◆ Request A: List every method name that appears in the PDFBox thread below.

◆ Document segment:
++++

Yes please, file a bug report together with a sample PDF and sample code to reproduce the issue. Which PDFBox version are you using?
BR
Maruan Sahyoun
Am 06.03.2014 um 15:39 schrieb Stefan Magnus Landrø <st...@gmail.com>:
> Hi there,
>
> So I tried using the NonSequentialParser setting the
> org.apache.pdfbox.pdfparser.nonSequentialPDFParser.parseMinimal property to
> true.
>
> The memory footprint looks much better, however, I can't get the individual
> pages due to a NPE in the getPage code.
>
> It turns out the resDict below is mostly null - which again causes a NPE in
> parseDictObjects.
>
> Should I file a bug?
>
> Stefan
>
>
> public PDPage getPage(int pageNr) throws IOException
> {
> getPagesObject();
>
> // ---- get list of top level pages
> COSArray kids = (COSArray)
> pagesDictionary.getDictionaryObject(COSName.KIDS);
>
> if (kids == null)
> {
> throw new IOException("Missing 'Kids' entry in pages
> dictionary.");
> }
>
> // ---- get page we are looking for (possibly going recursively into
> // subpages)
> COSObject pageObj = getPageObject(pageNr, kids, 0);
>
> if (pageObj == null)

++++

◆ Request B: Duplicate the lines of the entries below from the line with "genus: Corvus" to the line with "family: Asteraceae", including both, and leave the pictures out of your answer.

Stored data
++++

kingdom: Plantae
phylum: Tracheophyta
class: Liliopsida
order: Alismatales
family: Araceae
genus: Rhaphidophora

++++

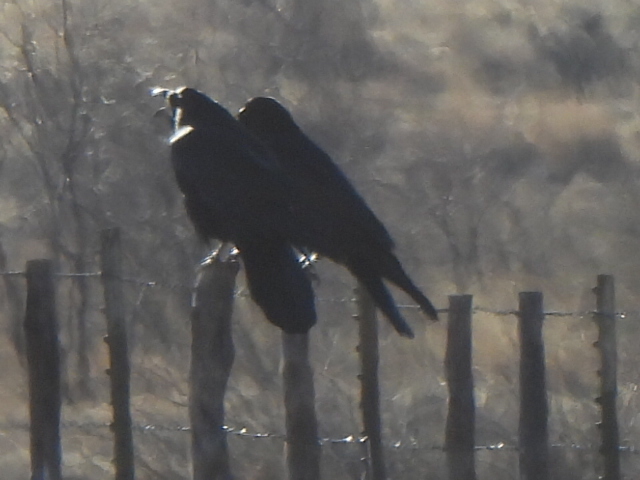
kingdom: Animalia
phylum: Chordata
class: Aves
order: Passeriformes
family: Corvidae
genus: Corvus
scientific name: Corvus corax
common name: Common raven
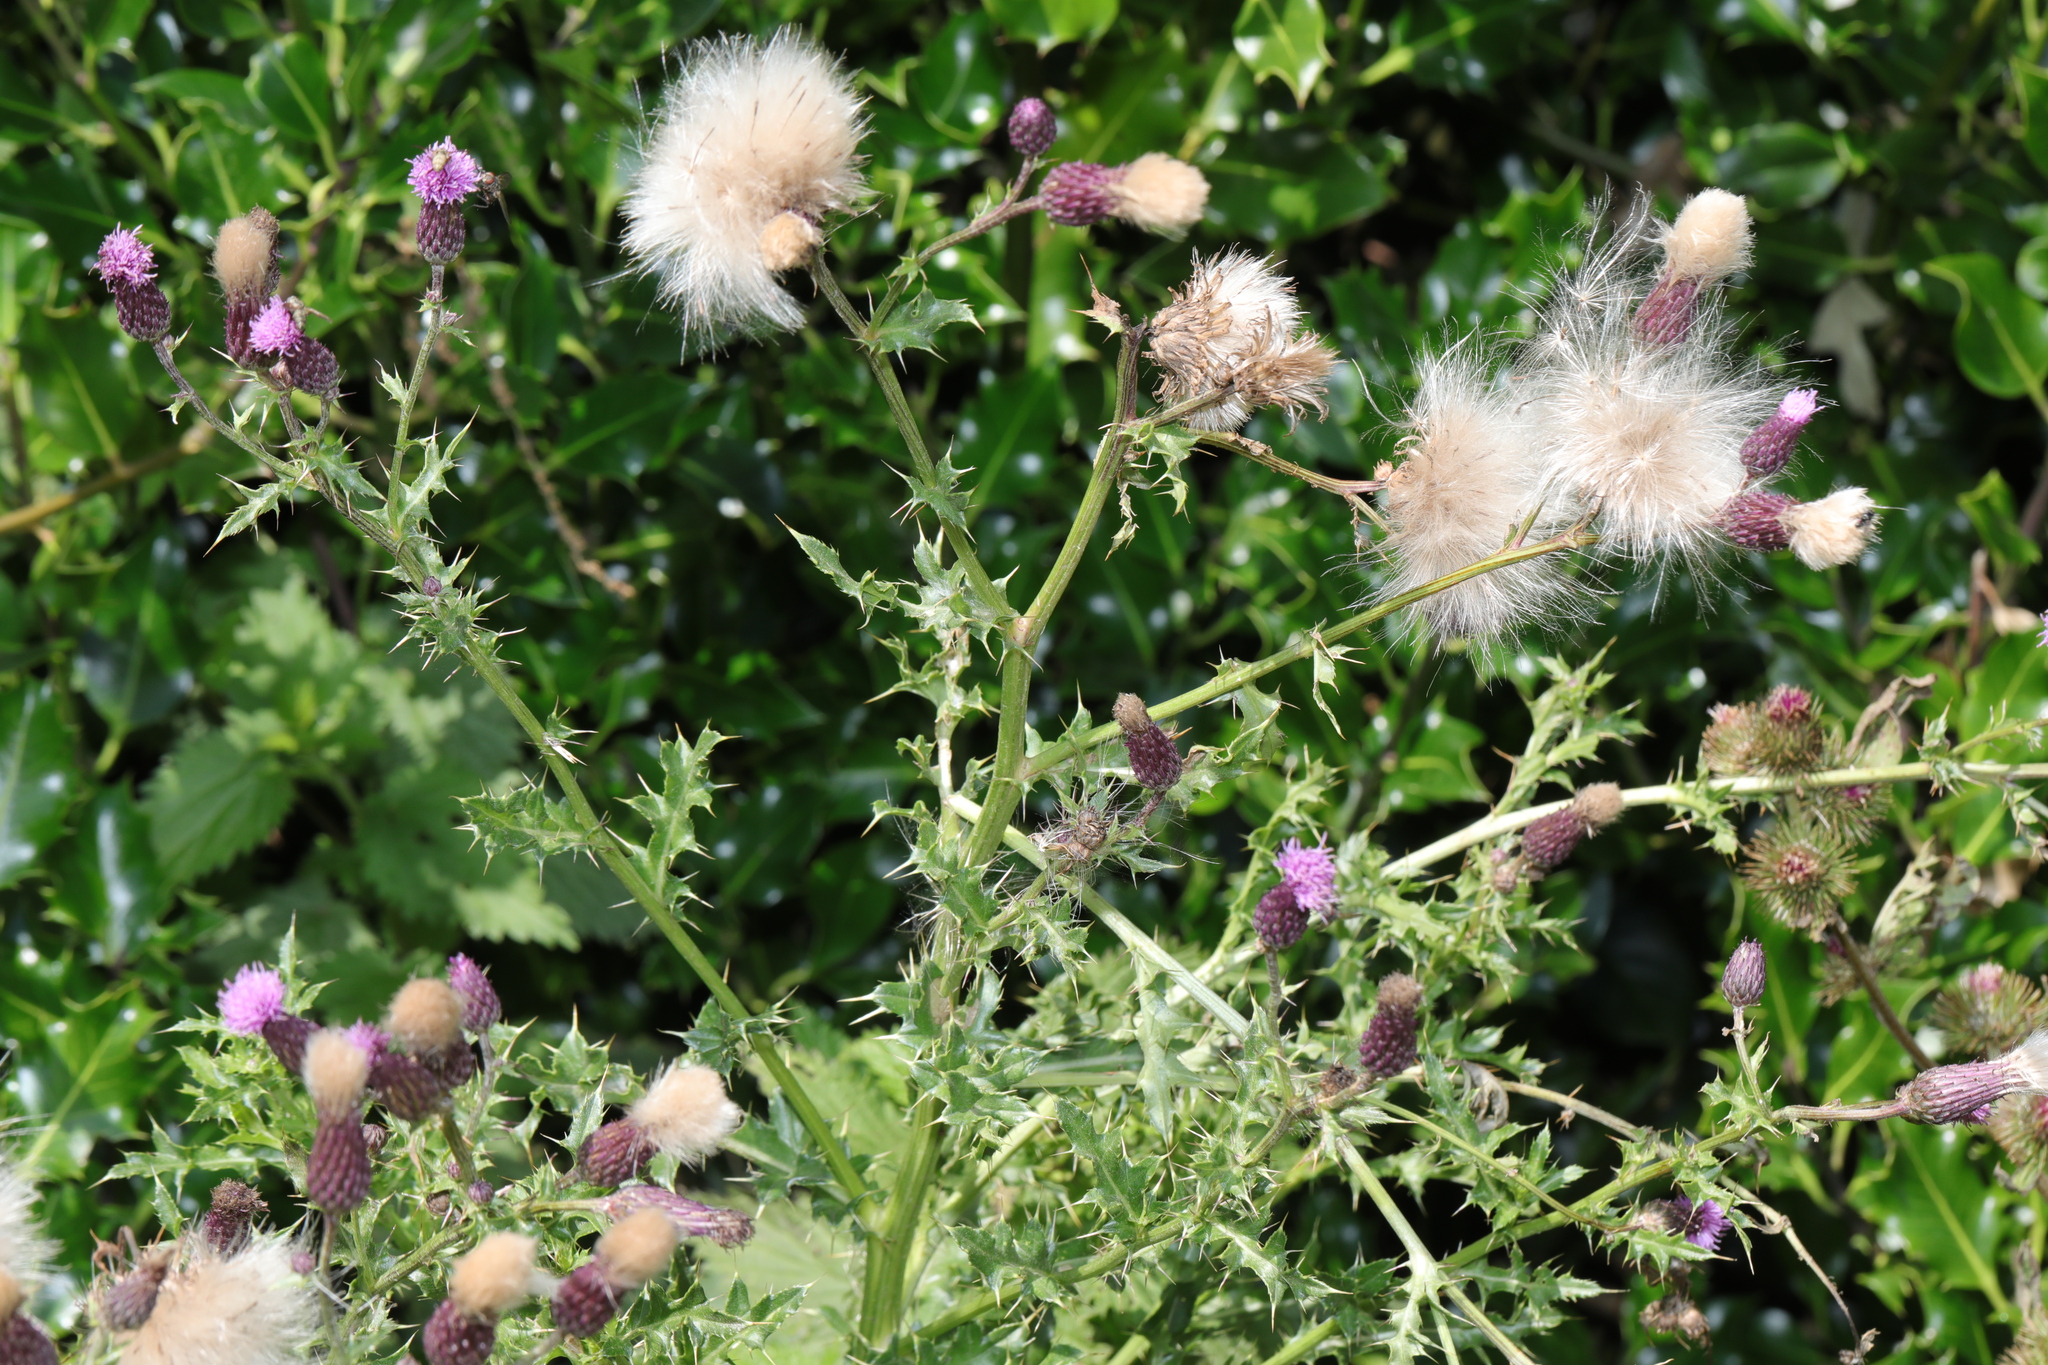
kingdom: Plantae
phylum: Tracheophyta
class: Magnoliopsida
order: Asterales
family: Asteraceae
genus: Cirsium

++++

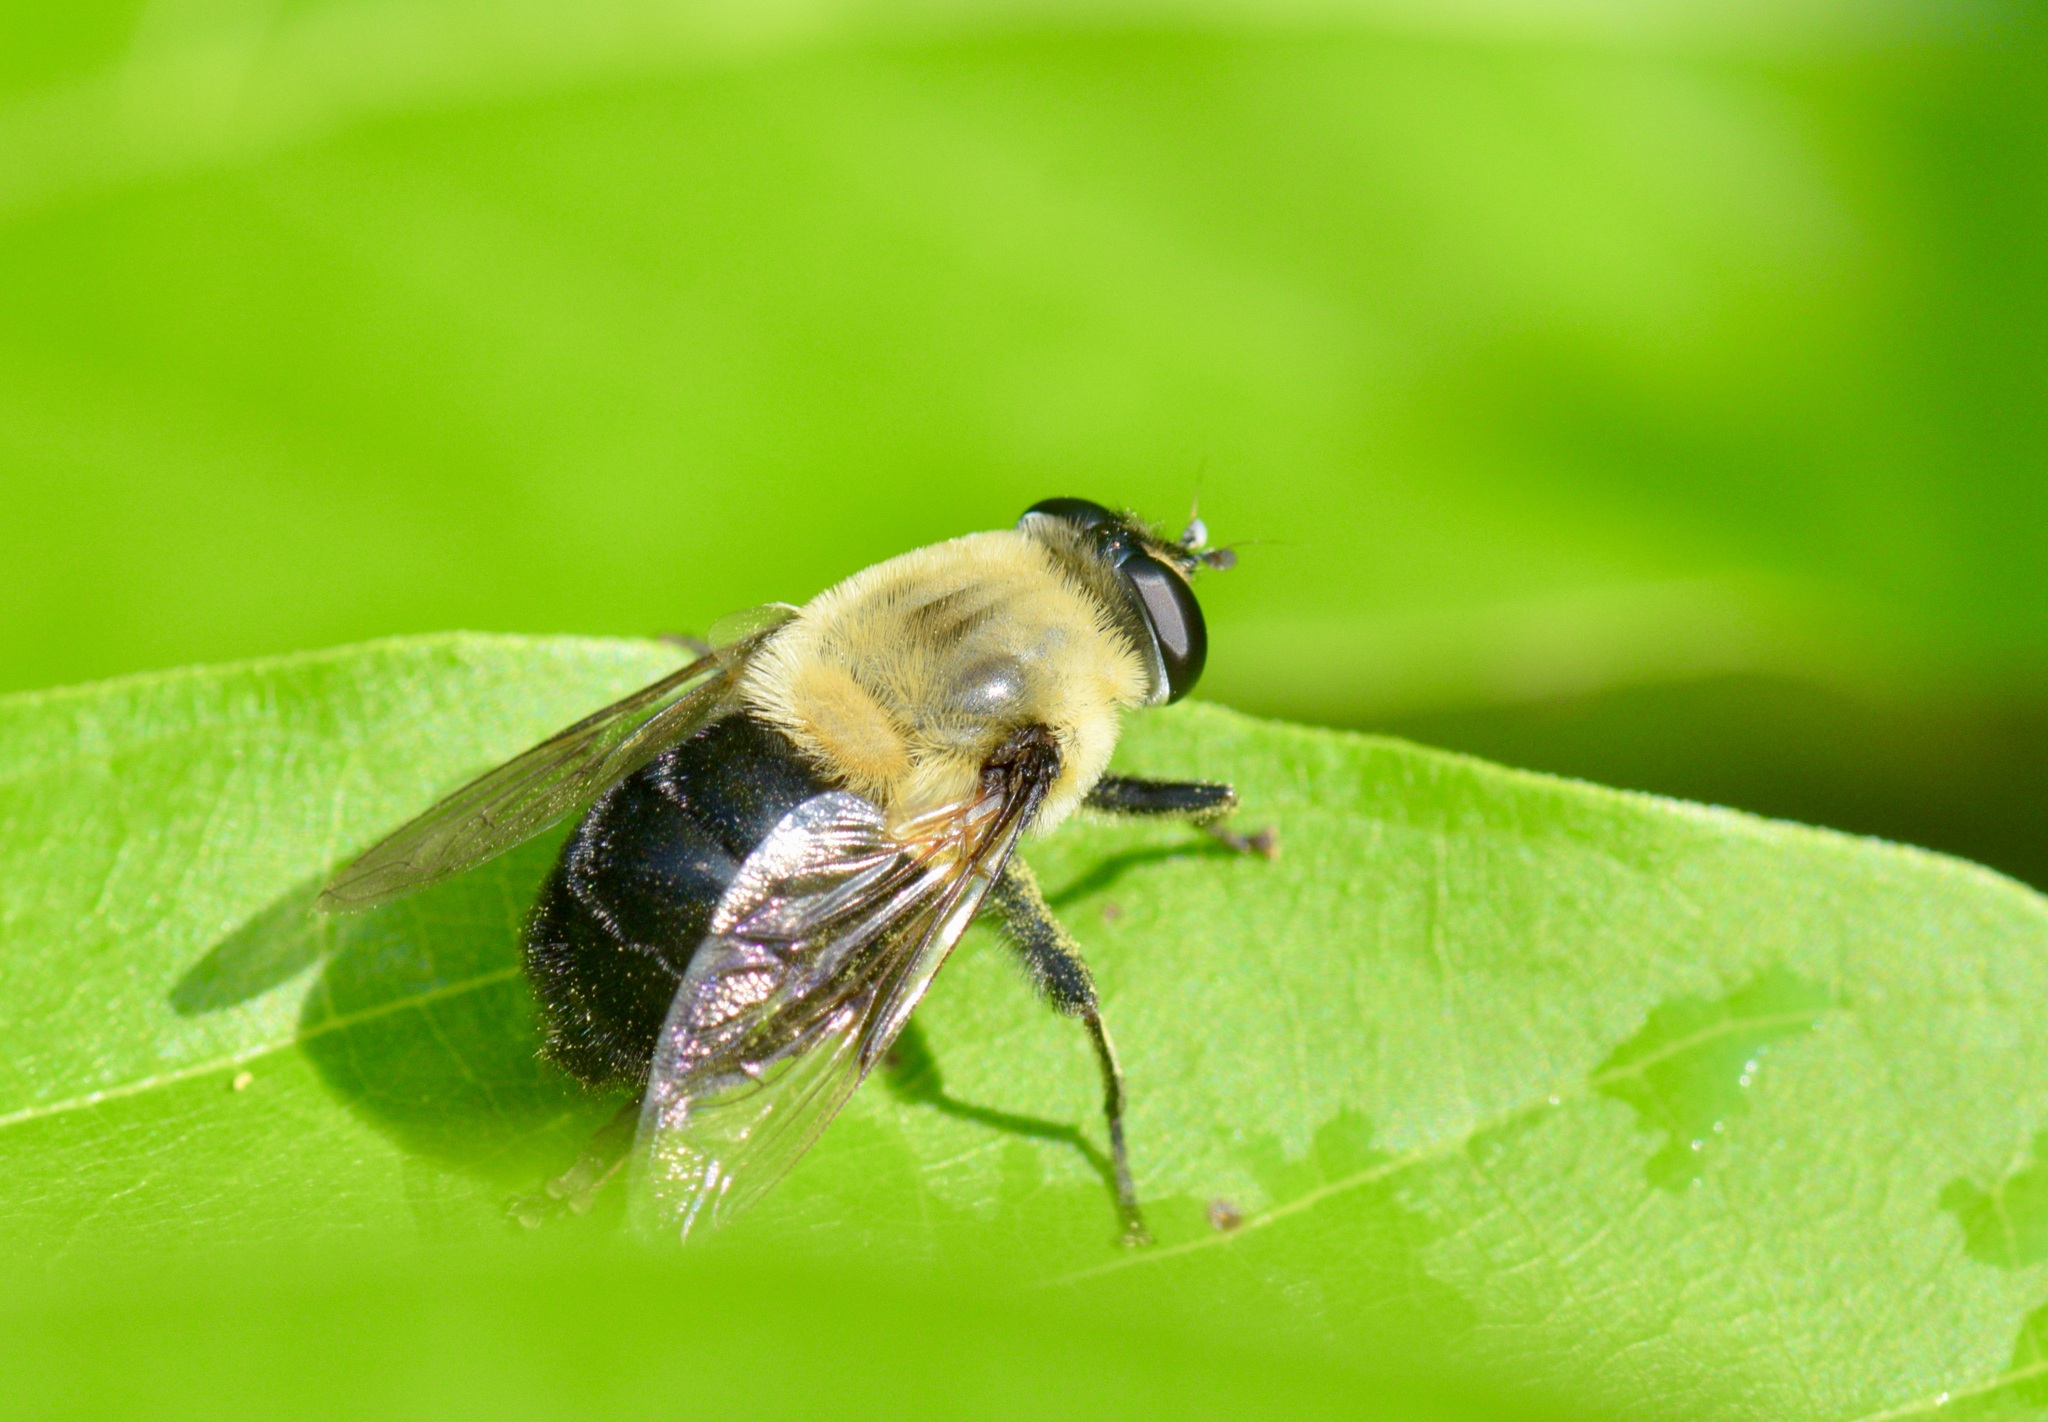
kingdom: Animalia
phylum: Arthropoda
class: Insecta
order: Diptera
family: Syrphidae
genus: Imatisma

++++

◆ Exercise result A: getPage, parseDictObjects, getPagesObject, getDictionaryObject, getPageObject

◆ Exercise result B:
genus: Corvus
scientific name: Corvus corax
common name: Common raven
kingdom: Plantae
phylum: Tracheophyta
class: Magnoliopsida
order: Asterales
family: Asteraceae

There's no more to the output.